Hack:
Follow the Professor: Smash your time clock and allow your people the freedom to set their own schedule
An employee is only as autonomous as s/he feels s/he has complete control over her/his own schedule. Instead of bounding work by fixed time schedules (unless required by routinized work, which most management is not), follow the model of the professor. Allow a person to set their own schedule, and measure performances based on accomplishment, not time spent on task. This requires the organization to be substantially better than they currently are at a) defining tasks, b) measuring outcomes, and c) holding people accountable.
In the 1.0 era, management has been overly distracted with tracking relatively simple measurable metrics versus more substantial and challenging to measure qualitative variables such as the outcome of work. Inasmuch as it was easy to count, there was(is) a heavy burden placed on punching the time clock as a way to ensure accountability and prove your people were spending "enough time" on the job (particularly for consulting firms that measure billable hours in 15 minute increments).
Any one who has spent any amount of time at the office knows that every minute in the office place isn't necessarily the most effective and efficiently used. Paying heavy attention on the hours your people spend on the clock neglects the fact that you want and should hire a diverse workforce, not all of whom work optimally at the same time of day.
The solution is relatively straight forward.
- Abolish your time clocks by having a punch clock smashing party.
- Place more focus on the jobs that are required - the work that needs to be accomplished each day.
- Identify the expected outcomes, and hold people accountable for outcomes instead of time spent obtaining them.

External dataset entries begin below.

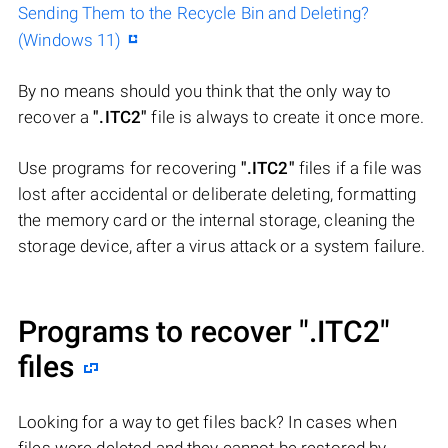
Sending Them to the Recycle Bin and Deleting?
(Windows 11)
By no means should you think that the only way to
recover a
".ITC2"
file is always to create it once more.
Use programs for recovering
".ITC2"
files if a file was
lost after accidental or deliberate deleting, formatting
the memory card or the internal storage, cleaning the
storage device, after a virus attack or a system failure.
Programs to recover
".ITC2"
files
Looking for a way to get files back? In cases when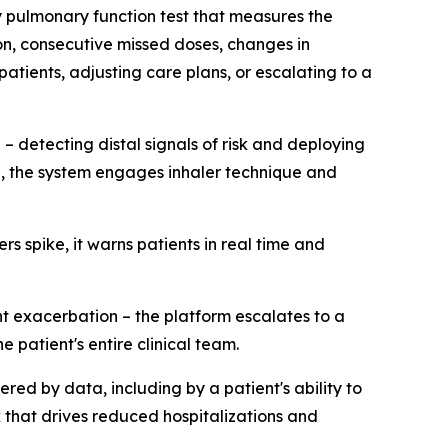
ey pulmonary function test that measures the
on, consecutive missed doses, changes in
atients, adjusting care plans, or escalating to a
 – detecting distal signals of risk and deploying
d, the system engages inhaler technique and
 spike, it warns patients in real time and
t exacerbation – the platform escalates to a
 patient's entire clinical team.
gered by data, including by a patient's ability to
k that drives reduced hospitalizations and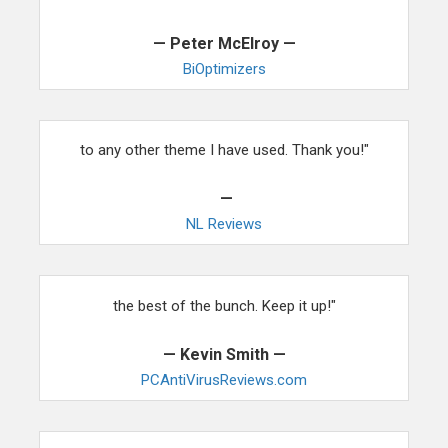
— Peter McElroy —
BiOptimizers
"As a writer, I have found your interface to be superior
to any other theme I have used. Thank you!"
—
NL Reviews
"I have used many themes and yours have proven to be
the best of the bunch. Keep it up!"
— Kevin Smith —
PCAntiVirusReviews.com
"Within 30 days of switching to your themes, we saw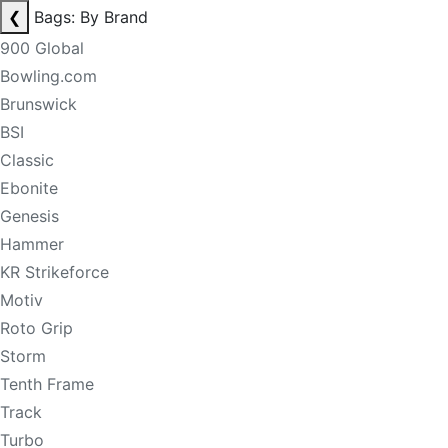
❮
Bags: By Brand
900 Global
Bowling.com
Brunswick
BSI
Classic
Ebonite
Genesis
Hammer
KR Strikeforce
Motiv
Roto Grip
Storm
Tenth Frame
Track
Turbo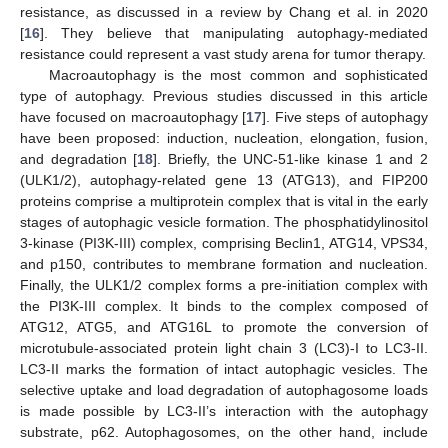
resistance, as discussed in a review by Chang et al. in 2020
[
16
]. They believe that manipulating autophagy-mediated
resistance could represent a vast study arena for tumor therapy.
Macroautophagy is the most common and sophisticated
type of autophagy. Previous studies discussed in this article
have focused on macroautophagy [
17
]. Five steps of autophagy
have been proposed: induction, nucleation, elongation, fusion,
and degradation [
18
]. Briefly, the UNC-51-like kinase 1 and 2
(ULK1/2), autophagy-related gene 13 (ATG13), and FIP200
proteins comprise a multiprotein complex that is vital in the early
stages of autophagic vesicle formation. The phosphatidylinositol
3-kinase (PI3K-III) complex, comprising Beclin1, ATG14, VPS34,
and p150, contributes to membrane formation and nucleation.
Finally, the ULK1/2 complex forms a pre-initiation complex with
the PI3K-III complex. It binds to the complex composed of
ATG12, ATG5, and ATG16L to promote the conversion of
microtubule-associated protein light chain 3 (LC3)-I to LC3-II.
LC3-II marks the formation of intact autophagic vesicles. The
selective uptake and load degradation of autophagosome loads
is made possible by LC3-II’s interaction with the autophagy
substrate, p62. Autophagosomes, on the other hand, include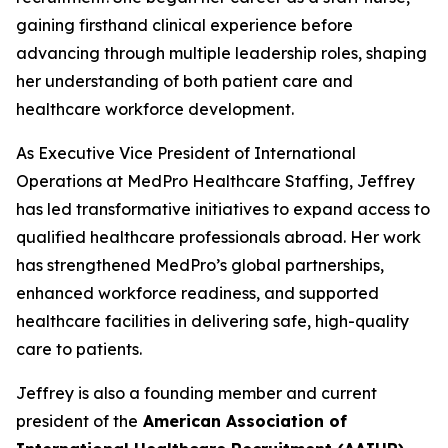
gaining firsthand clinical experience before
advancing through multiple leadership roles, shaping
her understanding of both patient care and
healthcare workforce development.
As Executive Vice President of International
Operations at MedPro Healthcare Staffing, Jeffrey
has led transformative initiatives to expand access to
qualified healthcare professionals abroad. Her work
has strengthened MedPro’s global partnerships,
enhanced workforce readiness, and supported
healthcare facilities in delivering safe, high-quality
care to patients.
Jeffrey is also a founding member and current
president of the
American Association of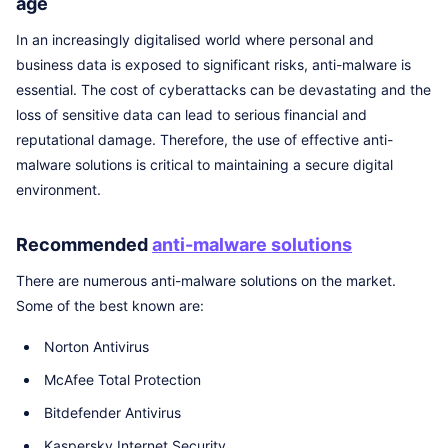
age
In an increasingly digitalised world where personal and
business data is exposed to significant risks, anti-malware is
essential. The cost of cyberattacks can be devastating and the
loss of sensitive data can lead to serious financial and
reputational damage. Therefore, the use of effective anti-
malware solutions is critical to maintaining a secure digital
environment.
Recommended
anti-malware solutions
There are numerous anti-malware solutions on the market.
Some of the best known are:
Norton Antivirus
McAfee Total Protection
Bitdefender Antivirus
Kaspersky Internet Security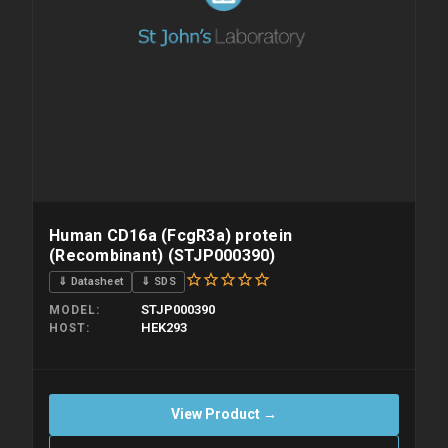
Human CD16a (FcgR3a) protein
(Recombinant) (STJP000390)
⇓ Datasheet
⇓ SDS
STJP000390
MODEL
HEK293
HOST
View Product →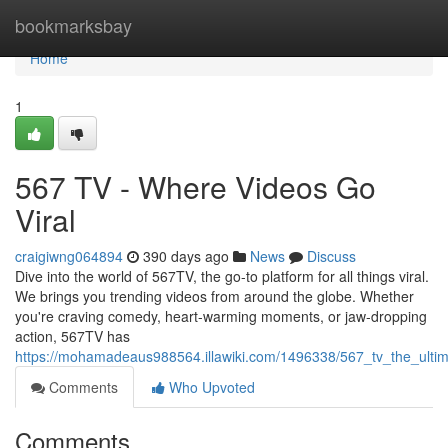
Home
bookmarksbay
Home
1
567 TV - Where Videos Go
Viral
craigiwng064894
390 days ago
News
Discuss
Dive into the world of 567TV, the go-to platform for all things viral.
We brings you trending videos from around the globe. Whether
you're craving comedy, heart-warming moments, or jaw-dropping
action, 567TV has
https://mohamadeaus988564.illawiki.com/1496338/567_tv_the_ultim
Comments
Who Upvoted
Comments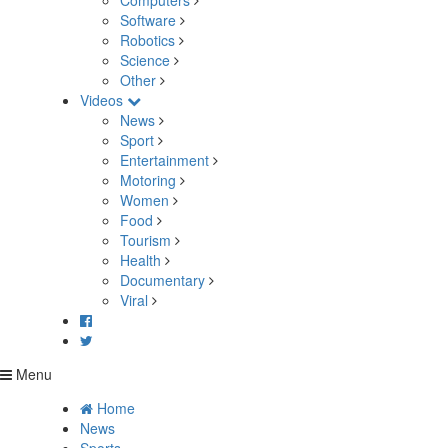
Computers
Software
Robotics
Science
Other
Videos
News
Sport
Entertainment
Motoring
Women
Food
Tourism
Health
Documentary
Viral
Menu
Home
News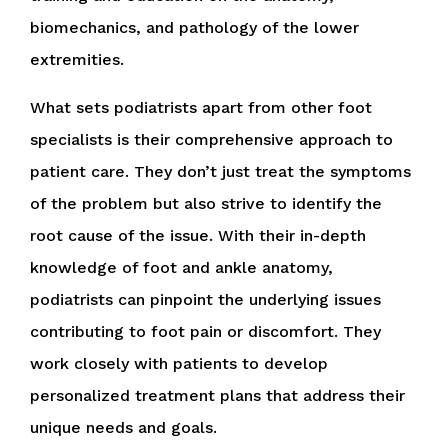
biomechanics, and pathology of the lower
extremities.
What sets podiatrists apart from other foot
specialists is their comprehensive approach to
patient care. They don’t just treat the symptoms
of the problem but also strive to identify the
root cause of the issue. With their in-depth
knowledge of foot and ankle anatomy,
podiatrists can pinpoint the underlying issues
contributing to foot pain or discomfort. They
work closely with patients to develop
personalized treatment plans that address their
unique needs and goals.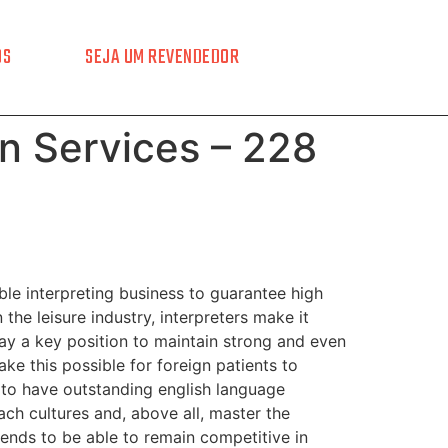
OS
SEJA UM REVENDEDOR
on Services – 228
ble interpreting business to guarantee high
 the leisure industry, interpreters make it
lay a key position to maintain strong and even
ke this possible for foreign patients to
d to have outstanding english language
ach cultures and, above all, master the
trends to be able to remain competitive in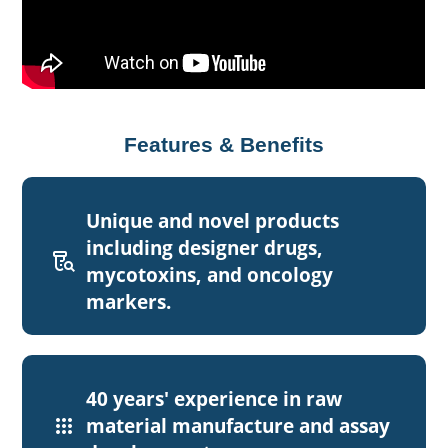
Features & Benefits
Unique and novel products
including designer drugs,
lab_research
mycotoxins, and oncology
markers.
40 years' experience in raw
apps
material manufacture and assay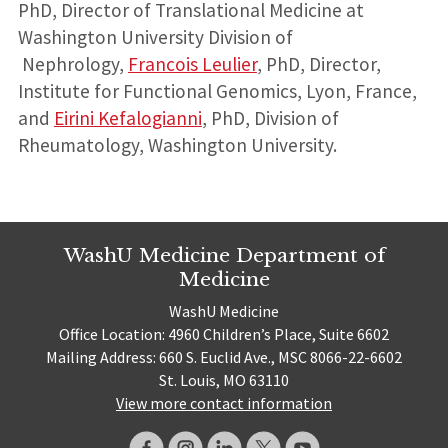
PhD, Director of Translational Medicine at
Washington University Division of
Nephrology,
Francois Leulier
, PhD, Director,
Institute for Functional Genomics, Lyon, France,
and
Eirini Kefalogianni
, PhD, Division of
Rheumatology, Washington University.
WashU Medicine Department of
Medicine
WashU Medicine
Office Location: 4960 Children’s Place, Suite 6602
Mailing Address: 660 S. Euclid Ave., MSC 8066-22-6602
St. Louis, MO 63110
View more contact information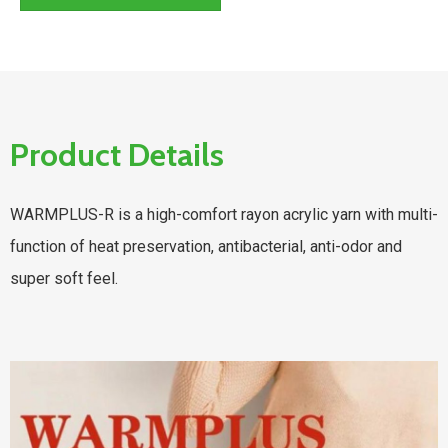
Product Details
WARMPLUS-R is a high-comfort rayon acrylic yarn with multi-
function of heat preservation, antibacterial, anti-odor and
super soft feel.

- Instead of requiring people to spend their whole weekend "working" for you (or more than likely resenting you for requiring them to work over their only free time that week), reward them for getting the job done whenever they get it done.
- Allow your people to work when they work best, much like the college professor, and you might see an amplification of the results.
The most immediate effect you may notice is a happier workforce. In particular, if you remove the shackles of the punch clock, managers send a clear and immediate message that you trust your people to get the job done. Moreover, you allow people to work when they are most optimized for getting that work done (be it 4 AM, 3PM, or Midnight).
Speed to completion may be another measureable effect. Because you free up people to work when they work best, you should see the shrinking of the amount of time to problem resolution and results, In particular, if folks are confronted with thorny and engaging problems that spark their passion, you no longer have any bounds (the 40 hour work week, say) to arbitrarily constrain their efforts.
Any given individual (or teams of employees) may spend a great deal of energy over the course of several days knowing that when they finish the project they can decompress by not coming into work for a day or two. Who knows? You may even see people work round the clock to solve a particularly irksome problem, where as before, they would have punched out and not given the problem another thought until they punch in the next day (or the following Monday after the weekend to find they've forgotten where they left off).
There is a real concern that if you abolish the time clock that you won't have any one in the office (there's a hidden upside, maybe you could shrink the size of your physical plant and save some money that way). However, if you focus on the work that needs to be accomplished, and you've hired good people, they will be drawn to the work, much like a professor spends exorbitant hours following a line of research in a lab. If some one has to feed the DNA, some one has to go to the lab at 3 AM. You wouldn't risk ruining an experiment because you felt like you needed a few extra hours in bed.
Once you start this experiment, you may find people conspicuously absent for a time, but if the work is compelling and something your people are passionate about, they may tend to spend more time on projects than you every thought they would.
Smash your time clock. Build out position descriptions that identify the tasks that are associated with a particular role or person. Allow and trust that person to put in the correct amount of time to accomplish the tasks needed to make the whole organization successful. Where is the harm if one person accomplishes a solution to your companies' thorniest problem in the least amount of time? This will free up your workforce to spend the "right" amount of time working on the "right" problems, and I suspect you will find that your people will spend more time than you would imagine on the various projects you need to get done.